The most meaningful answer is the third one: “You were meant to be a Jew.” This response is not based on proofs or arguments. Instead one hears a voice in the depths of one’s soul that says: I am a Jew because I cannot imagine not being one. This person’s journey to Jewish identity is inexplicable, a magnetic pull that draws them near. Beginning with Avraham and Sarah, the Jewish journey has been an all-consuming passion for those who want to be a part of the greatest story on earth. Like Yonah, they say “I am a Hebrew.” Like Ruth, they say “don’t turn me away.” Like Avraham, they say “I am ready.”

Rabbi Sacks concludes his book with an eloquent three-page summary about why he is a Jew.  In every word, one can recognize that he is driven by his love for Judaism, and cannot imagine being anything else.

The weakness of the final approach is it doesn't persuade. Those passionate about their Judaism can share what Judaism means to them, but it remains a personal experience. Rabbi Sacks writes in the introduction that his book “is a personal reply. None of us can answer the question for anyone else.” He writes simply to share his own experience.

How do you convince your children to love Judaism? There’s no answer for that question. But if you know you were meant to be a Jew, if you feel like your soul was at Mount Sinai, share that inspiration; perhaps you will inspire them.

Toward the end of the book, Rabbi Sacks shares a moving story about a Hasidic rabbi in Kew Garden Hills. The rabbi had moved there after the Holocaust and opened a small shtiebel. One Shabbat, a boy wandered in, wanting to see what a Hasidic rabbi is like. After services, the rabbi went over to the boy and said that Pesach was rapidly approaching, and he did not have a child old enough to ask the four questions; would the boy be his guest and say the Mah Nishtanah? The boy accepted the invitation, and sat at the Seder with the rabbi and his wife; at the side of the table was a carriage with their baby daughter. At one point during the Seder, the baby started to cry, and the rabbi excused himself. In another room, he rocked the baby to sleep, and sang a Yiddish song. The boy could make out the words, but didn't know what they meant.


After the Seder, the boy was intrigued enough to want to learn more about the rabbi’s story. He found out that both the rabbi and his wife had been in concentration camps, and the rabbi had been in the Warsaw Ghetto and Treblinka. After the war they reunited, but had difficulty having children. After years of trying, they were told by doctors to give up hope; despite all odds, this baby was born.

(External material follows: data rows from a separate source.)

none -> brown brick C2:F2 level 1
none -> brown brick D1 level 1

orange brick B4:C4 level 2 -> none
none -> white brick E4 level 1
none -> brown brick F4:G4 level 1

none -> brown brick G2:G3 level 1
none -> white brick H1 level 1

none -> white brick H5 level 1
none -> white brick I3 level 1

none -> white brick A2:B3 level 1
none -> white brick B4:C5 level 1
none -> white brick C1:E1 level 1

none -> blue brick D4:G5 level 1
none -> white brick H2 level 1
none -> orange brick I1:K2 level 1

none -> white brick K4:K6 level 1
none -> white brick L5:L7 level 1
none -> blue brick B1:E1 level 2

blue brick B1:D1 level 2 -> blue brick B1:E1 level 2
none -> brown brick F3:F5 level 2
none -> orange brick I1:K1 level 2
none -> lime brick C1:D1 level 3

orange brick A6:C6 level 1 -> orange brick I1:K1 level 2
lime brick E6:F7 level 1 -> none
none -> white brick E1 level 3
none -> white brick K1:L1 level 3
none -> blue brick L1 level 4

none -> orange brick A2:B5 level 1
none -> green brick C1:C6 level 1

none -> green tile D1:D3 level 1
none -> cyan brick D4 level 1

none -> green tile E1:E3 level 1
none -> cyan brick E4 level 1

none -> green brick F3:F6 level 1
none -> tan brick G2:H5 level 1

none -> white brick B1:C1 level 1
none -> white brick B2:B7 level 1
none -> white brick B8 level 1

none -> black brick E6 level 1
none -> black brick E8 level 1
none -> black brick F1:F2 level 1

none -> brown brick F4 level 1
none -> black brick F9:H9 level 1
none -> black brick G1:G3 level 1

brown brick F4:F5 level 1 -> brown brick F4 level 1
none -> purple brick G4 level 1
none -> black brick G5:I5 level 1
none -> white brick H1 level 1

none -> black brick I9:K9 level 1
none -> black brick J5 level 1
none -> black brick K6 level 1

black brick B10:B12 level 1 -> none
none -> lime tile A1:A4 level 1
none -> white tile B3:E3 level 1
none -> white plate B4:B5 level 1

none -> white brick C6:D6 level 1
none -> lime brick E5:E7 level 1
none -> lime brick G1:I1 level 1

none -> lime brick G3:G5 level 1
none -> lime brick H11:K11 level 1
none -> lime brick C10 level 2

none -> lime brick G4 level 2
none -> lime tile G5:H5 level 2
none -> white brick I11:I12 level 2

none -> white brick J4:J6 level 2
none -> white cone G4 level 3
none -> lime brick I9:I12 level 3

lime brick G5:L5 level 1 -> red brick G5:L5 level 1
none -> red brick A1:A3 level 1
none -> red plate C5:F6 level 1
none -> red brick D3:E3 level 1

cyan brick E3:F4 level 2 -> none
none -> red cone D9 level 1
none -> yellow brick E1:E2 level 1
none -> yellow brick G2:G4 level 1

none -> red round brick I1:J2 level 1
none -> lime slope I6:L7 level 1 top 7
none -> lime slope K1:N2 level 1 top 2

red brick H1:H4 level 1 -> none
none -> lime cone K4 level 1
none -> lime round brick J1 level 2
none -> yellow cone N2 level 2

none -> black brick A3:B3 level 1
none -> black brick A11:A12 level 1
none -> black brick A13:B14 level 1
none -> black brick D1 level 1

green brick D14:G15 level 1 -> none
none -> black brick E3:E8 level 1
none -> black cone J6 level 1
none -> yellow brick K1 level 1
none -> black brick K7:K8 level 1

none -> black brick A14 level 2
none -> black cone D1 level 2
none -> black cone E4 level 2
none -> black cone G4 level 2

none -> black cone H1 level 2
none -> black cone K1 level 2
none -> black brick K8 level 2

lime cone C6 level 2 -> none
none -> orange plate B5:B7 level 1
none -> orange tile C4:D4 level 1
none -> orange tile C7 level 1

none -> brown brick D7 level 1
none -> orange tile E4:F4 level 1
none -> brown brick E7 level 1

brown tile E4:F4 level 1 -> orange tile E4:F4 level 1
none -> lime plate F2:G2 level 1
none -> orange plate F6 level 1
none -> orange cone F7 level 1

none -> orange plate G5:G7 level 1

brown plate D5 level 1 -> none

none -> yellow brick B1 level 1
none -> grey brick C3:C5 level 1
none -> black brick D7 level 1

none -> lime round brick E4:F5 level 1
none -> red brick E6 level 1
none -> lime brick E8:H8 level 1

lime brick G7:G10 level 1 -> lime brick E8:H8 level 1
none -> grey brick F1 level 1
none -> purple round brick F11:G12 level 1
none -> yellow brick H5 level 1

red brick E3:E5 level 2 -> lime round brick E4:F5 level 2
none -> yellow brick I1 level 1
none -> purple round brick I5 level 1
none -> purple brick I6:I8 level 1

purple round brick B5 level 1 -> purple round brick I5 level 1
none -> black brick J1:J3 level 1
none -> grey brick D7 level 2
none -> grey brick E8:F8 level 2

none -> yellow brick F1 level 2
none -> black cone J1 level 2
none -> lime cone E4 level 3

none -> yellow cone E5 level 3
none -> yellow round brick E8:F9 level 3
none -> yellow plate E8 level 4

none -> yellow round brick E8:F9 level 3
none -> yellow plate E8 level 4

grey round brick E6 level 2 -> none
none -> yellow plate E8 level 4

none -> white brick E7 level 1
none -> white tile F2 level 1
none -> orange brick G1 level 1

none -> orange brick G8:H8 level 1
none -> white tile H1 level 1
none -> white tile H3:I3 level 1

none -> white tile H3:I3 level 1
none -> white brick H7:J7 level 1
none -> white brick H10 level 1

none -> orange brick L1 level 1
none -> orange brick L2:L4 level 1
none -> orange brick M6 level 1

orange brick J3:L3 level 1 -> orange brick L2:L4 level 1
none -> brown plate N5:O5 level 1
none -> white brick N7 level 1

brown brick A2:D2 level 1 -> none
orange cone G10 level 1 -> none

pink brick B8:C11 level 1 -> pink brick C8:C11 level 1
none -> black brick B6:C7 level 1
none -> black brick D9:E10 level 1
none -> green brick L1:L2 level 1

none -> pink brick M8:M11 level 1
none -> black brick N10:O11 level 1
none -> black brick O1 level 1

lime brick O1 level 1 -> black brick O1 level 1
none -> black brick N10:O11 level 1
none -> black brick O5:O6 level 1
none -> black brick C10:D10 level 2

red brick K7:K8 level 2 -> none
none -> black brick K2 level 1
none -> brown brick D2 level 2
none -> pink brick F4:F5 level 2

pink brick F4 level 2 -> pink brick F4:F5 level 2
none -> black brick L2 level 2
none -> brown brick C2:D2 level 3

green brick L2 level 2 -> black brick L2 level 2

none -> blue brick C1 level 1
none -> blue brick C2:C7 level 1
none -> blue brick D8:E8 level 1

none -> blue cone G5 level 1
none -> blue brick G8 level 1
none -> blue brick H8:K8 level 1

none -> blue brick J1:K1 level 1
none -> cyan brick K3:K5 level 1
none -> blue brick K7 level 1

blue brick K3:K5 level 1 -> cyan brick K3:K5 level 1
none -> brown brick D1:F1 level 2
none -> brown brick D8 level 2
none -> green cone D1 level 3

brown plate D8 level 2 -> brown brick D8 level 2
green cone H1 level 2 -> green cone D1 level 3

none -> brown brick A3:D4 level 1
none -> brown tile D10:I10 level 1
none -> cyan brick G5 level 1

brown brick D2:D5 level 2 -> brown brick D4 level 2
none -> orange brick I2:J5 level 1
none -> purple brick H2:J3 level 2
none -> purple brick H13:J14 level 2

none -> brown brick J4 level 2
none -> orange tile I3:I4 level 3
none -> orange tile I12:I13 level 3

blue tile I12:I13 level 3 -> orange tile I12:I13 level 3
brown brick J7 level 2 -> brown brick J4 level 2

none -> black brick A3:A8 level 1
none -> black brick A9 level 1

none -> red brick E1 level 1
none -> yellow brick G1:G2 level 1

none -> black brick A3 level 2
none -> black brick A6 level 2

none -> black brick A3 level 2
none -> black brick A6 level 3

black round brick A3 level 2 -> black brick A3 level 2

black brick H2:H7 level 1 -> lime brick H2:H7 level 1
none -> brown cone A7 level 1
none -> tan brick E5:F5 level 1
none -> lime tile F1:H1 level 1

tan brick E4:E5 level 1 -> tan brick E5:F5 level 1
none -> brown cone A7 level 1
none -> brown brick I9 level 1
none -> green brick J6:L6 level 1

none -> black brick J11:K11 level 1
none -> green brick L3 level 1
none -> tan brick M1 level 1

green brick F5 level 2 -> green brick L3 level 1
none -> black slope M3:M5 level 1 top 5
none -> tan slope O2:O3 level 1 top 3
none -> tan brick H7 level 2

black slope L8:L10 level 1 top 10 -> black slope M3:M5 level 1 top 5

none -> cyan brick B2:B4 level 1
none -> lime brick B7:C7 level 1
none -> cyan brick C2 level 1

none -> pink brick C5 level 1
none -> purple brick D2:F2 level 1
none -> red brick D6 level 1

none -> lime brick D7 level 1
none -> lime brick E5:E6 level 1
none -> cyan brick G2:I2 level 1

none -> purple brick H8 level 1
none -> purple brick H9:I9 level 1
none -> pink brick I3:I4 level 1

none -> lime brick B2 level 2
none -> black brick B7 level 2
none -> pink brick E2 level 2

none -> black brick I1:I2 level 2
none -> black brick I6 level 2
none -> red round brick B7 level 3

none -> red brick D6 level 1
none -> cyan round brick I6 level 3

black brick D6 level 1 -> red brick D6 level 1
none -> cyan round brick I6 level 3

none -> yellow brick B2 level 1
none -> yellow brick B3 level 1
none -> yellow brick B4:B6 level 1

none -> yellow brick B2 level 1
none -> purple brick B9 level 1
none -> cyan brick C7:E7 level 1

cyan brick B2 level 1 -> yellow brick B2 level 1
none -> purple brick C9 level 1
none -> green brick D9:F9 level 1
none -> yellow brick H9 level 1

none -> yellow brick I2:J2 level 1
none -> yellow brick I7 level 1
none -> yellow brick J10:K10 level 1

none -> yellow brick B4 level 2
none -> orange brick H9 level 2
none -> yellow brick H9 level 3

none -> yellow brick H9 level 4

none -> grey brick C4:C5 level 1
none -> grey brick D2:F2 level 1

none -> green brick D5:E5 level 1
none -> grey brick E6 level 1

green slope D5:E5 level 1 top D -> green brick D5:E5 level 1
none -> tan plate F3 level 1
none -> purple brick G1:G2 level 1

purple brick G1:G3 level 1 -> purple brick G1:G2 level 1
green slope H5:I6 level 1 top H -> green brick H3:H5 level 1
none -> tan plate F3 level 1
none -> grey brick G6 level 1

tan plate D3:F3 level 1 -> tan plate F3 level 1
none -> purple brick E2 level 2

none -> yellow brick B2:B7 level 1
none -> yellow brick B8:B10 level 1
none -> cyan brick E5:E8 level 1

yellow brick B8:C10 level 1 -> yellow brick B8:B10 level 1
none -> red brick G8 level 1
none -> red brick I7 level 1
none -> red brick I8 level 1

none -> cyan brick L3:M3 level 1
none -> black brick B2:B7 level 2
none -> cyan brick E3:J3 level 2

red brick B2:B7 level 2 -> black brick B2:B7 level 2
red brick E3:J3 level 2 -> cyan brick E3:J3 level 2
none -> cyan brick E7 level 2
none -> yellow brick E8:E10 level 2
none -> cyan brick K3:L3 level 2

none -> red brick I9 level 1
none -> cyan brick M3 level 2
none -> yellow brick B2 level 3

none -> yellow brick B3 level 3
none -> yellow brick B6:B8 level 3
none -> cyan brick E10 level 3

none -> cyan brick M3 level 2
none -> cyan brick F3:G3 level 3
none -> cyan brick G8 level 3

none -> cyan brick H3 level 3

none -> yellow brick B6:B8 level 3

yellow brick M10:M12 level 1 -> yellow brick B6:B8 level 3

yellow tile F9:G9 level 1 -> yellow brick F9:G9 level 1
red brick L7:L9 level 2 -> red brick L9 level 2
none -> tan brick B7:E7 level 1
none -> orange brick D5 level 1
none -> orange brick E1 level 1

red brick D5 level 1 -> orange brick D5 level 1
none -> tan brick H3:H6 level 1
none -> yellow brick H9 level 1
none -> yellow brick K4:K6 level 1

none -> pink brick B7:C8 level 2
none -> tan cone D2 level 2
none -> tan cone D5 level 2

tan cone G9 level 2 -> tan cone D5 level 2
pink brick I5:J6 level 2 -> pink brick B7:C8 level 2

This boy was transformed by that evening, and decided to become religious, eventually becoming a rabbi. But what inspired him was not the rabbi’s story; it's when he learned the meaning of the song the rabbi sang to his daughter. The words were: "it is good to be a Jew, it is good to be a Jew." This rabbi, who had survived the Warsaw Ghetto and Treblinka, could still sing about his love for Judaism; he still knew he was meant to be a Jew. At that Seder, this young boy saw a role model of Jewish identity.


There is no answer to the question of how to convince my child to be a Jew, but there is a response. If you feel the passion of Sinai, live that way, because that passion just might inspire others. And never be shy to say “it is good to be a Jew.”